To be clear: none of what the ACC or SEC did is in any way illegal. They looked out for their own and protected the best interests of their respective conferences. Kind regards for the brazen approach to keeping Alabama out of harm’s way and the late-season schedule finagling for Clemson and the ACC’s foster child in South Bend.
Before I catch any pitchforks, neither of those conferences are to blame. Their work is admirable. The Big Ten needs to do the same for Ohio State. All gloved hands on deck.

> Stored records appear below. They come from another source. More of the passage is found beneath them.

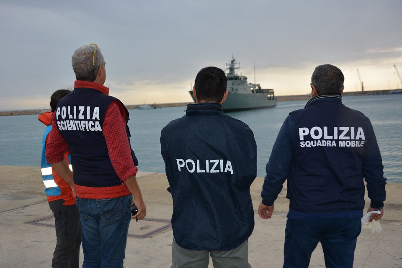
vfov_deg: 31.9
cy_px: 134
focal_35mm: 42
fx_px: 469
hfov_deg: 46.4
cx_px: 201
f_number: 5
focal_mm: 28
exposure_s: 1/200
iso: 100
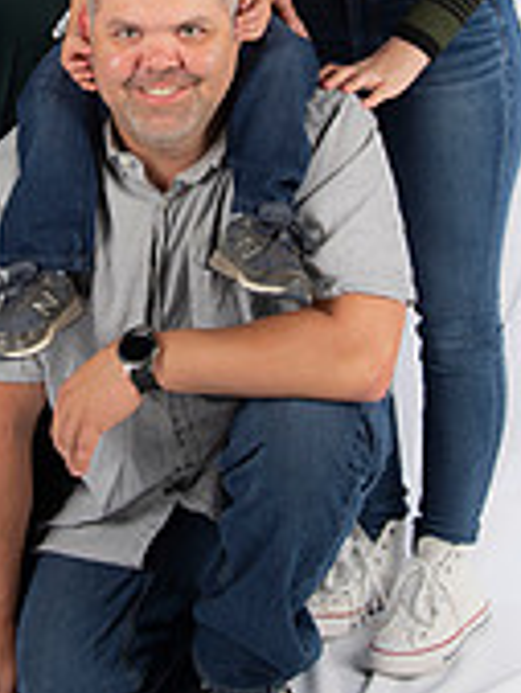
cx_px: 125
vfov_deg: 18.9
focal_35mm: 102
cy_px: 74
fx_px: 2044
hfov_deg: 14.5
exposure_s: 1/200
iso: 100
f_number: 5.6
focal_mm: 40
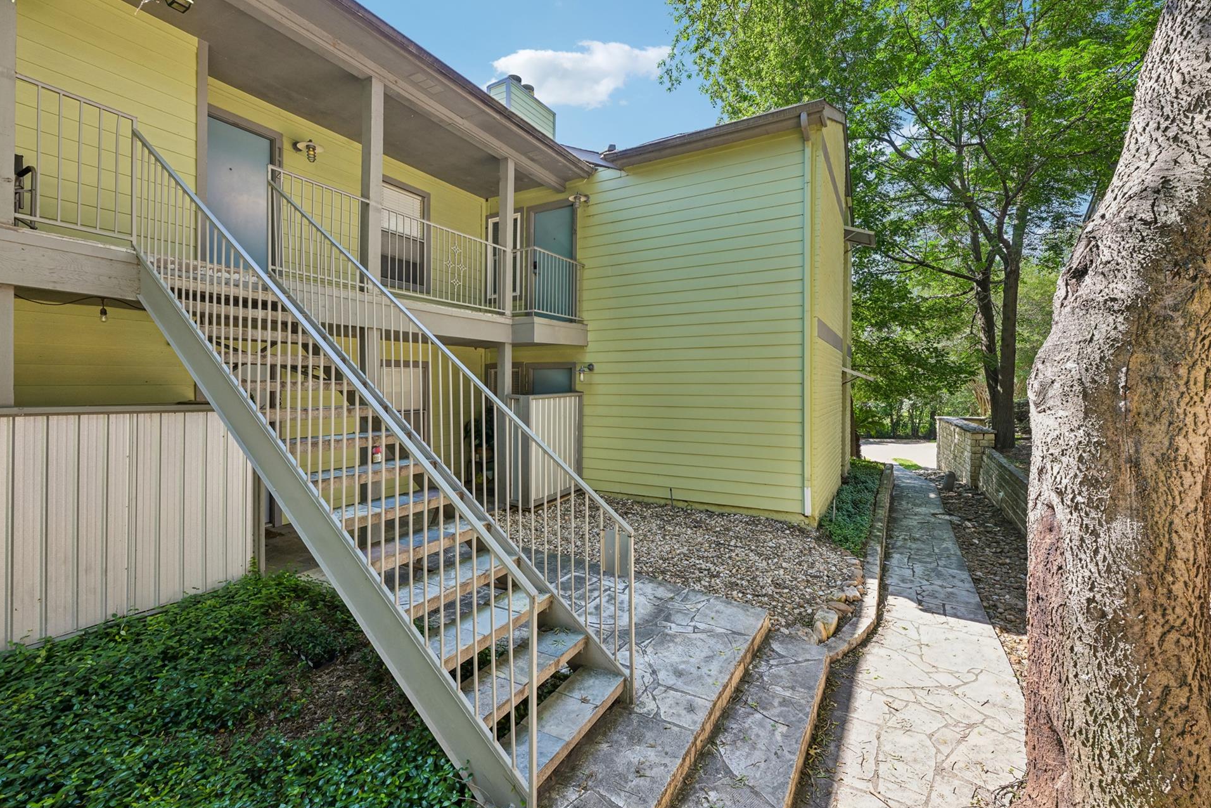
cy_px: 381
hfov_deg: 100.4
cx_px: 613
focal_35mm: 15
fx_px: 505
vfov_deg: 77.3
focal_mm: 14
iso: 100
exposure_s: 1/60
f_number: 6.7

Now that the Buckeyes’ game Saturday against Michigan has been cancelled, it is time for all to get involved. Lucky for you, Kevin Warren (James Gordon from Batman is the only person I openly refer to as “Commissioner”), I drew up a list of attributes as to what each and every other team in the conference could offer Ohio State as a resume builder if the Buckeyes needed a new opponent for Week 8.
Illinois
Force the entire Ohio State roster and operations staff into Champaign three days before the game. If they don’t look to thumb a ride to St. Louis or Chicago, consider them committed to the task at hand and operating with a heightened sense of concentration.
Indiana
The most delectable of rematches for the Buckeyes. Even without quarterback Michael Penix Jr., another crack at the Hoosiers, specifically their defense, provides the best test going into the College Football Playoff.
Iowa
My personal choice, the combination of the Hawkeyes defense and the crotchety star turn of Kirk Ferentz through the 2020 season is the sort of mashup that provides just enough pre-game fodder and anticipation leading up to the game and in-game challenges for the Buckeyes.
Maryland
The connect-the-dots possibilities concocted by talking heads on television to chart Mike Locksley’s move from Alabama to Maryland and how that sort of thread-bare connection is enough of a narrative to stretch from the first through fourth quarters will satiate no one but instead provide talking points for viewers to lament.
Michigan State
Great practice if college football or football in general ever decides to shift to the playoff system of professional sports and requires a series win for a team to advance.
Minnesota
Oh boy, there’s, well, there’s the cold in Minneapolis. Don’t forget the possibility of snow, there could definitely be snow. And who knows, if the College Football Playoff moves to Fargo this is great front-end practice for a team that typically plays its last cold weather game of the year at the end of November.
Northwestern
Psychological warfare, at least for the first half. Northwestern would play so conservative on offense their Twitter bio would need a row of American flags after its handle. Flip the field and the Wildcats would force Ohio State into painstaking drives and a level of concentration and exactness on offense no other team required of them in the 2020 season.
Nebraska
No one is going to tell the Buckeyes they love football more, but Nebraska might come close. The pregame chatter, mainly from fans and local outlets in each market, would try to out-passion the other in regards to their infatuation with the sport. The mutually beneficial experience would give Ohio State another win. Ryan Day and company could teach the Huskers the damning torture of unrequited love.
Penn State
A wonderful uniform game. Would serve as good prep to a potential traditional yet elegant uniform game between Alabama and Ohio State. There’s also the whole business of the Nittany Lions on a winning streak.
Purdue
There’s got to be a lingering stench from the 2018 game against Purdue. Play up the revenge angle, an angle dented and bent so soft thanks to the Boilermakers’ play in the last few weeks. All things considered, operating under the guise of revenge would be helpful if scheduled against Clemson in the CFP.
Rutgers
How could we forget the razzle-dazzle from the season’s first matchup between Ohio State and Rutgers? Never has a blowout been so intriguing and mutually beneficial. Somehow offensive coordinator Sean Gleeson would scheme a Clydesdale onto the field for a third-and-short situation as the lead blocker, all under the letter of the law.
Wisconsin
Blow the doors off the Badgers and Barry Alvarez can put in a few good words to his old friends on the selection committee. Just make sure Jake Ferguson catches a pass, there are three distracted Badgers fans in Spooner who don’t know he’s the athletic director’s grandson.